WHAT NEEDS TO BE DONE: When a line of the material has the word "tile" in it, copy that line.
━━━━━━━━━━━━━━━━
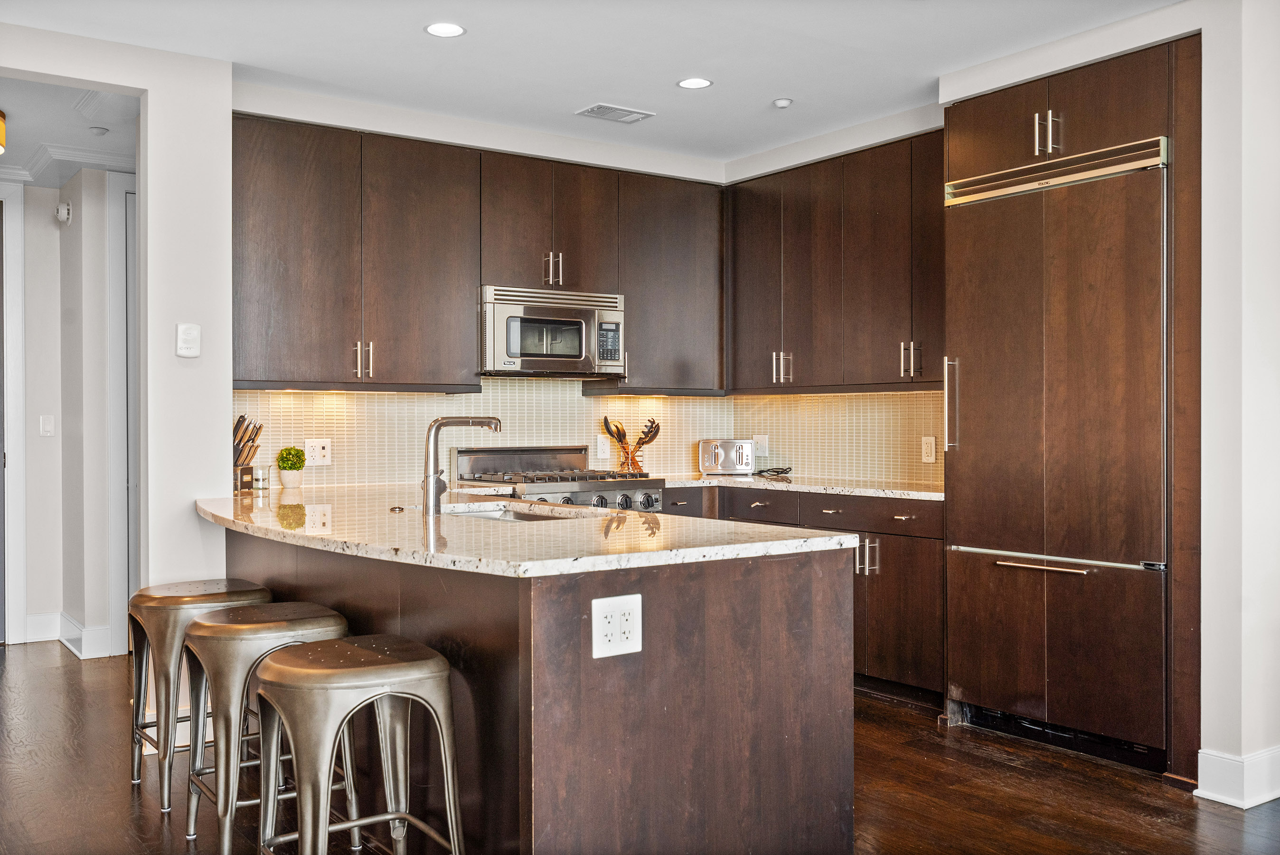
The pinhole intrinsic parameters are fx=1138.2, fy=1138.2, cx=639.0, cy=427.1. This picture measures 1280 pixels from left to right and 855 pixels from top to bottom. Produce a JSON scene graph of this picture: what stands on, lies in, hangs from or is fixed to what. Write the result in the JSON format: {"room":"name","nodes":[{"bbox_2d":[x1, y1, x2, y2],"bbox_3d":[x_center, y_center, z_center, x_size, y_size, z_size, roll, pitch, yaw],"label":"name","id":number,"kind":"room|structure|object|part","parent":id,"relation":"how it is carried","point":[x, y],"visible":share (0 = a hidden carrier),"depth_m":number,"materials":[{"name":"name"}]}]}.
{"room":"kitchen","nodes":[
{"label":"kitchen","id":0,"kind":"room"},
{"bbox_2d":[0,165,130,662],"bbox_3d":[-3.251,-0.099,5.893,2.308,2.561,0.734,0,0,-36],"label":"hallway wall","id":1,"kind":"structure","parent":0,"point":[48,225],"depth_m":6.09,"materials":[{"name":"white paint"}]},
{"bbox_2d":[0,181,27,646],"bbox_3d":[-3.797,-0.084,5.938,1.055,2.531,0.153,0,0,-36],"label":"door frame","id":2,"kind":"structure","parent":1,"relation":"attached to","point":[16,484],"depth_m":6.17,"materials":[{"name":"white paint"}]},
{"bbox_2d":[38,414,55,436],"bbox_3d":[-3.163,-0.006,6.074,0.066,0.115,0.014,0,0,-36],"label":"light switch","id":3,"kind":"object","parent":1,"relation":"attached to","point":[46,427],"visible":0.98,"depth_m":6.07,"materials":[{"name":"white plastic"}]},
{"bbox_2d":[55,201,72,223],"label":"smoke detector","id":4,"kind":"object","parent":1,"relation":"attached to","point":[63,210],"visible":0.99,"depth_m":5.84,"materials":[{"name":"white plastic"}]},
{"bbox_2d":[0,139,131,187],"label":"crown molding","id":5,"kind":"structure","parent":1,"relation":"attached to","point":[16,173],"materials":[{"name":"white paint"}]},
{"bbox_2d":[21,610,115,656],"bbox_3d":[-3.117,1.101,5.932,0.651,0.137,0.748,0,0,-36],"label":"hallway baseboard","id":6,"kind":"structure","parent":1,"relation":"attached to","point":[33,619],"depth_m":6.05,"materials":[{"name":"white paint"}]},
{"bbox_2d":[106,170,139,658],"bbox_3d":[-2.369,-0.084,6.204,0.986,2.515,0.110,0,0,-36],"label":"door frame","id":7,"kind":"structure","parent":1,"relation":"attached to","point":[118,377],"depth_m":5.93,"materials":[{"name":"white paint"}]},
{"bbox_2d":[0,75,139,184],"bbox_3d":[-3.127,-1.424,5.093,2.378,0.119,2.836,0,0,-36],"label":"hallway ceiling","id":8,"kind":"structure","parent":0,"point":[26,138],"depth_m":5.23,"materials":[{"name":"white paint"}]},
{"bbox_2d":[0,109,6,153],"bbox_3d":[-2.992,-1.308,4.946,0.405,0.179,0.395,0,0,-36],"label":"ceiling light","id":9,"kind":"object","parent":8,"relation":"attached to","point":[1,143],"visible":1,"depth_m":5.01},
{"bbox_2d":[88,125,109,134],"bbox_3d":[-2.525,-1.381,5.303,0.089,0.024,0.091,0,0,-36],"label":"smoke detector","id":10,"kind":"object","parent":8,"relation":"attached to","point":[101,130],"visible":0.99,"depth_m":5.28,"materials":[{"name":"white"}]},
{"bbox_2d":[0,16,234,647],"bbox_3d":[-2.657,-0.115,3.701,2.555,2.611,0.153,0,0,-36],"label":"left wall","id":11,"kind":"structure","parent":0,"point":[148,88],"depth_m":4.34,"materials":[{"name":"white paint"}]},
{"bbox_2d":[175,322,201,357],"bbox_3d":[-1.669,-0.322,4.207,0.079,0.128,0.025,0,0,-36],"label":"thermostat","id":12,"kind":"object","parent":11,"relation":"attached to","point":[191,330],"visible":0.99,"depth_m":4.20,"materials":[{"name":"white plastic"}]},
{"bbox_2d":[231,86,736,490],"bbox_3d":[-0.733,-0.140,5.533,2.910,2.575,0.168,0,0,-36],"label":"back wall","id":13,"kind":"structure","parent":0,"point":[314,120],"depth_m":5.32,"materials":[{"name":"white paint"}]},
{"bbox_2d":[229,378,712,489],"bbox_3d":[-0.208,0.012,5.143,3.049,0.508,1.010,0,0,-36],"label":"tile backsplash","id":14,"kind":"structure","parent":13,"relation":"attached to","point":[407,400],"depth_m":5.69,"materials":[{"name":"beige tile"}]},
{"bbox_2d":[304,437,332,464],"bbox_3d":[-1.418,0.106,5.019,0.116,0.119,0.009,0,0,-36],"label":"wall outlet","id":15,"kind":"object","parent":14,"relation":"attached to","point":[321,452],"visible":0.99,"depth_m":5.02,"materials":[{"name":"white plastic"}]},
{"bbox_2d":[595,434,609,459],"bbox_3d":[-0.185,0.101,5.789,0.073,0.120,0.009,0,0,-36],"label":"wall outlet","id":16,"kind":"object","parent":14,"relation":"attached to","point":[602,447],"visible":0.99,"depth_m":5.78,"materials":[{"name":"white plastic"}]},
{"bbox_2d":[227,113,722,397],"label":"upper cabinet run","id":17,"kind":"object","parent":13,"relation":"attached to","point":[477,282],"visible":0.9,"depth_m":5.09,"materials":[{"name":"brown wood"}]},
{"bbox_3d":[-1.161,-0.281,4.773,0.065,0.146,0.082,0,0,-36],"label":"pulls","id":18,"kind":"part","parent":17,"relation":"part of","materials":[{"name":"silver metal"}]},
{"bbox_2d":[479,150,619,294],"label":"upper cabinet","id":19,"kind":"object","parent":13,"relation":"attached to","point":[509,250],"visible":0.82,"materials":[{"name":"brown wood"}]},
{"bbox_2d":[479,284,625,378],"bbox_3d":[-0.478,-0.447,5.546,0.753,0.411,0.452,0,0,-36],"label":"microwave","id":20,"kind":"object","parent":19,"relation":"attached to","point":[567,352],"visible":0.93,"depth_m":5.37,"materials":[{"name":"silver metal"}]},
{"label":"keypad","id":21,"kind":"part","parent":20,"relation":"part of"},
{"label":"pulls","id":22,"kind":"part","parent":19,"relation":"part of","materials":[{"name":"metal"}]},
{"bbox_2d":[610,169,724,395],"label":"upper cabinet","id":23,"kind":"object","parent":13,"relation":"attached to","point":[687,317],"visible":0.8,"depth_m":5.83,"materials":[{"name":"brown wood"}]},
{"bbox_2d":[0,0,1190,167],"bbox_3d":[0.215,-1.449,2.118,5.751,0.105,7.253,0,0,-36],"label":"ceiling","id":24,"kind":"structure","parent":0,"point":[777,83],"depth_m":4.26,"materials":[{"name":"white paint"}]},
{"bbox_2d":[423,21,466,37],"bbox_3d":[-0.686,-1.401,4.010,0.151,0.006,0.152,0,0,-36],"label":"recessed light","id":25,"kind":"object","parent":24,"relation":"in","point":[437,28],"visible":0.98,"depth_m":4.00,"materials":[{"name":"white"}]},
{"bbox_2d":[574,103,656,123],"bbox_3d":[-0.111,-1.422,5.149,0.322,0.010,0.197,0,0,-36],"label":"ceiling vent","id":26,"kind":"object","parent":24,"relation":"in","point":[612,110],"visible":0.99,"depth_m":5.13,"materials":[{"name":"white metal"}]},
{"bbox_2d":[677,76,713,88],"bbox_3d":[0.225,-1.406,4.651,0.149,0.006,0.150,0,0,-36],"label":"recessed light","id":27,"kind":"object","parent":24,"relation":"in","point":[692,83],"visible":0.98,"depth_m":4.64,"materials":[{"name":"white"}]},
{"bbox_2d":[771,97,793,107],"bbox_3d":[0.619,-1.399,4.921,0.083,0.026,0.083,0,0,-36],"label":"smoke detector","id":28,"kind":"object","parent":24,"relation":"attached to","point":[780,103],"visible":0.99,"depth_m":4.90,"materials":[{"name":"white"}]},
{"bbox_2d":[0,634,1278,854],"bbox_3d":[-0.600,1.218,2.709,7.201,0.062,9.818,0,0,-36],"label":"floor","id":29,"kind":"structure","parent":0,"point":[1210,813],"depth_m":3.69,"materials":[{"name":"brown wood"}]},
{"bbox_2d":[124,577,273,808],"bbox_3d":[-1.424,0.848,3.701,0.414,0.683,0.436,0,0,-36],"label":"bar stool","id":30,"kind":"object","parent":29,"relation":"on","point":[236,586],"visible":0.69,"depth_m":3.55,"materials":[{"name":"silver metal"}]},
{"bbox_2d":[178,602,348,854],"bbox_3d":[-1.030,0.850,3.166,0.416,0.678,0.437,0,0,-36],"label":"bar stool","id":31,"kind":"object","parent":29,"relation":"on","point":[214,624],"visible":0.78,"depth_m":3.05,"materials":[{"name":"silver metal"}]},
{"bbox_2d":[253,635,462,854],"bbox_3d":[-0.661,0.854,2.662,0.414,0.674,0.437,0,0,-36],"label":"bar stool","id":32,"kind":"object","parent":29,"relation":"on","point":[319,649],"visible":1,"depth_m":2.58,"materials":[{"name":"silver metal"}]},
{"bbox_2d":[210,524,855,854],"bbox_3d":[-0.628,0.754,3.703,1.110,0.871,2.680,0,0,-36],"label":"kitchen island","id":33,"kind":"object","parent":29,"relation":"on","point":[647,631],"visible":0.66,"depth_m":2.69,"materials":[{"name":"brown wood"}]},
{"bbox_2d":[194,483,863,576],"bbox_3d":[-0.604,0.284,3.595,1.214,0.037,2.558,0,0,-36],"label":"peninsula countertop","id":34,"kind":"structure","parent":33,"relation":"on","point":[209,512],"depth_m":2.96,"materials":[{"name":"stone"}]},
{"bbox_2d":[231,414,264,492],"bbox_3d":[-1.662,0.102,4.714,0.190,0.313,0.139,0,0,27],"label":"knife block","id":35,"kind":"object","parent":34,"relation":"on","point":[241,417],"visible":0.69,"depth_m":4.69,"materials":[{"name":"brown wood"}]},
{"bbox_2d":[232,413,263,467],"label":"knives","id":36,"kind":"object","parent":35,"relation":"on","point":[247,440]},
{"bbox_2d":[251,464,270,492],"bbox_3d":[-1.556,0.209,4.671,0.075,0.101,0.075,0,0,-36],"label":"glass jar","id":37,"kind":"object","parent":34,"relation":"on","point":[261,474],"visible":1,"depth_m":4.64,"materials":[{"name":"clear glass"}]},
{"bbox_2d":[274,446,306,488],"bbox_3d":[-1.489,0.168,4.861,0.130,0.181,0.131,0,0,-36],"label":"potted plant","id":38,"kind":"object","parent":34,"relation":"on","point":[291,466],"visible":1,"depth_m":4.82,"materials":[{"name":"green plant"}]},
{"bbox_2d":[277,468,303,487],"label":"plant pot","id":39,"kind":"object","parent":34,"relation":"on","point":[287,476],"visible":0.92,"depth_m":4.78,"materials":[{"name":"white ceramic"}]},
{"bbox_2d":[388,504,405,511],"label":"sink button","id":40,"kind":"object","parent":34,"relation":"on","point":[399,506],"visible":0.99,"depth_m":3.67,"materials":[{"name":"metal"}]},
{"bbox_2d":[423,414,502,512],"bbox_3d":[-0.563,0.116,3.657,0.256,0.311,0.104,0,0,-36],"label":"faucet","id":41,"kind":"object","parent":34,"relation":"on","point":[439,492],"visible":1,"depth_m":3.59,"materials":[{"name":"silver metal"}]},
{"bbox_2d":[441,501,590,522],"bbox_3d":[-0.427,0.383,3.756,0.466,0.182,0.749,0,0,-36],"label":"sink","id":42,"kind":"object","parent":34,"relation":"in","point":[499,514],"visible":0.14,"depth_m":4.03,"materials":[{"name":"silver metal"}]},
{"bbox_2d":[591,593,642,659],"bbox_3d":[-0.046,0.431,2.466,0.122,0.128,0.009,0,0,-36],"label":"outlet","id":43,"kind":"object","parent":33,"relation":"attached to","point":[597,614],"visible":0.99,"depth_m":2.46,"materials":[{"name":"white plastic"}]},
{"bbox_2d":[451,445,668,512],"bbox_3d":[-0.365,0.622,5.319,0.774,1.061,0.746,0,0,-36],"label":"gas range","id":44,"kind":"object","parent":29,"relation":"on","point":[587,494],"visible":0.22,"depth_m":5.31,"materials":[{"name":"silver metal"}]},
{"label":"control knobs","id":45,"kind":"part","parent":44,"relation":"part of","materials":[{"name":"silver metal"}]},
{"bbox_2d":[653,488,941,703],"bbox_3d":[0.760,0.731,5.410,0.688,0.873,1.752,0,0,-36],"label":"base cabinet","id":46,"kind":"object","parent":29,"relation":"on","point":[890,554],"visible":0.28,"depth_m":4.89,"materials":[{"name":"brown wood"}]},
{"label":"drawer","id":47,"kind":"part","parent":46,"relation":"part of","materials":[{"name":"brown wood"}]},
{"bbox_2d":[654,471,944,500],"bbox_3d":[0.799,0.284,5.529,0.809,0.034,1.875,0,0,-36],"label":"countertop","id":48,"kind":"structure","parent":46,"relation":"on","point":[752,479],"depth_m":5.29,"materials":[{"name":"stone"}]},
{"bbox_2d":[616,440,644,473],"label":"utensil holder","id":49,"kind":"object","parent":48,"relation":"on","point":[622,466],"visible":0.74,"depth_m":5.84,"materials":[{"name":"silver metal"}]},
{"bbox_2d":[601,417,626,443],"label":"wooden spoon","id":50,"kind":"object","parent":49,"relation":"in","point":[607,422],"visible":0.63,"depth_m":5.84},
{"bbox_2d":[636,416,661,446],"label":"pasta server","id":51,"kind":"object","parent":49,"relation":"in","point":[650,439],"visible":0.59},
{"bbox_2d":[699,437,756,474],"bbox_3d":[0.474,0.155,6.024,0.291,0.188,0.210,0,0,7],"label":"toaster","id":52,"kind":"object","parent":48,"relation":"on","point":[740,456],"visible":0.98,"depth_m":5.94,"materials":[{"name":"silver metal"}]},
{"bbox_2d":[753,465,793,476],"bbox_3d":[0.693,0.228,5.986,0.248,0.045,0.167,0,0,44],"label":"power cord","id":53,"kind":"object","parent":48,"relation":"on","point":[777,472],"visible":0.97,"depth_m":5.94,"materials":[{"name":"black plastic"}]},
{"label":"drawers","id":54,"kind":"part","parent":46,"relation":"part of","materials":[{"name":"brown wood"}]},
{"bbox_3d":[0.986,0.565,4.983,0.083,0.166,0.092,0,0,-36],"label":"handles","id":55,"kind":"part","parent":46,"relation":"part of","materials":[{"name":"silver metal"}]},
{"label":"drawer","id":56,"kind":"part","parent":46,"relation":"part of","materials":[{"name":"brown wood"}]},
{"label":"lower cabinet doors","id":57,"kind":"part","parent":46,"relation":"part of","materials":[{"name":"brown wood"}]},
{"bbox_2d":[942,37,1204,783],"bbox_3d":[1.737,-0.047,4.339,0.703,2.474,1.004,0,0,-36],"label":"refrigerator cabinet","id":58,"kind":"object","parent":29,"relation":"on","point":[1183,66],"visible":0.83,"depth_m":3.98,"materials":[{"name":"brown wood"}]},
{"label":"handles","id":59,"kind":"part","parent":58,"relation":"part of","materials":[{"name":"metal"}]},
{"bbox_2d":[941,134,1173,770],"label":"refrigerator","id":60,"kind":"object","parent":58,"relation":"in","point":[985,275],"visible":0.95,"depth_m":4.09,"materials":[{"name":"brown wood"}]},
{"bbox_3d":[1.223,-0.084,4.495,0.058,0.386,0.053,0,0,-36],"label":"handle","id":61,"kind":"part","parent":60,"relation":"part of","materials":[{"name":"silver metal"}]},
{"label":"freezer handle","id":62,"kind":"part","parent":60,"relation":"part of","materials":[{"name":"silver metal"}]},
{"bbox_2d":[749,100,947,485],"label":"right kitchen wall","id":63,"kind":"structure","parent":0,"point":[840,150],"depth_m":5.57,"materials":[{"name":"white paint"}]},
{"bbox_2d":[723,129,945,393],"bbox_3d":[1.064,-0.736,5.586,0.371,1.104,1.666,0,0,-36],"label":"upper cabinet","id":64,"kind":"object","parent":63,"relation":"attached to","point":[757,327],"visible":0.79,"depth_m":5.45,"materials":[{"name":"brown wood"}]},
{"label":"cabinet door","id":65,"kind":"part","parent":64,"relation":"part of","materials":[{"name":"brown wood"}]},
{"bbox_3d":[1.205,-0.300,5.091,0.070,0.157,0.076,0,0,-36],"label":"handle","id":66,"kind":"part","parent":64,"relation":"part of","materials":[{"name":"metal"}]},
{"bbox_2d":[723,387,948,485],"bbox_3d":[1.062,0.032,5.633,0.012,0.473,1.689,0,0,-36],"label":"tile backsplash","id":67,"kind":"structure","parent":63,"relation":"attached to","point":[900,400],"depth_m":5.65,"materials":[{"name":"tile"}]},
{"bbox_2d":[752,433,769,456],"bbox_3d":[0.650,0.098,6.092,0.016,0.120,0.085,0,0,-36],"label":"wall outlet","id":68,"kind":"object","parent":67,"relation":"attached to","point":[762,442],"visible":0.88,"depth_m":6.09,"materials":[{"name":"white plastic"}]},
{"bbox_2d":[920,435,936,462],"bbox_3d":[1.329,0.101,5.242,0.008,0.119,0.076,0,0,-36],"label":"wall outlet","id":69,"kind":"object","parent":67,"relation":"attached to","point":[927,447],"visible":0.98,"depth_m":5.24,"materials":[{"name":"plastic"}]},
{"bbox_2d":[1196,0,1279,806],"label":"right wall","id":70,"kind":"structure","parent":0,"point":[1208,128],"depth_m":3.63,"materials":[{"name":"white paint"}]},
{"bbox_2d":[1193,745,1279,808],"bbox_3d":[2.171,1.109,3.448,0.834,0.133,0.656,0,0,-36],"label":"baseboard","id":71,"kind":"structure","parent":70,"relation":"attached to","point":[1248,805],"depth_m":3.59,"materials":[{"name":"white paint"}]}
]}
━━━━━━━━━━━━━━━━
RESPONSE TO THIS EXERCISE:
{"bbox_2d":[229,378,712,489],"bbox_3d":[-0.208,0.012,5.143,3.049,0.508,1.010,0,0,-36],"label":"tile backsplash","id":14,"kind":"structure","parent":13,"relation":"attached to","point":[407,400],"depth_m":5.69,"materials":[{"name":"beige tile"}]},
{"bbox_2d":[723,387,948,485],"bbox_3d":[1.062,0.032,5.633,0.012,0.473,1.689,0,0,-36],"label":"tile backsplash","id":67,"kind":"structure","parent":63,"relation":"attached to","point":[900,400],"depth_m":5.65,"materials":[{"name":"tile"}]},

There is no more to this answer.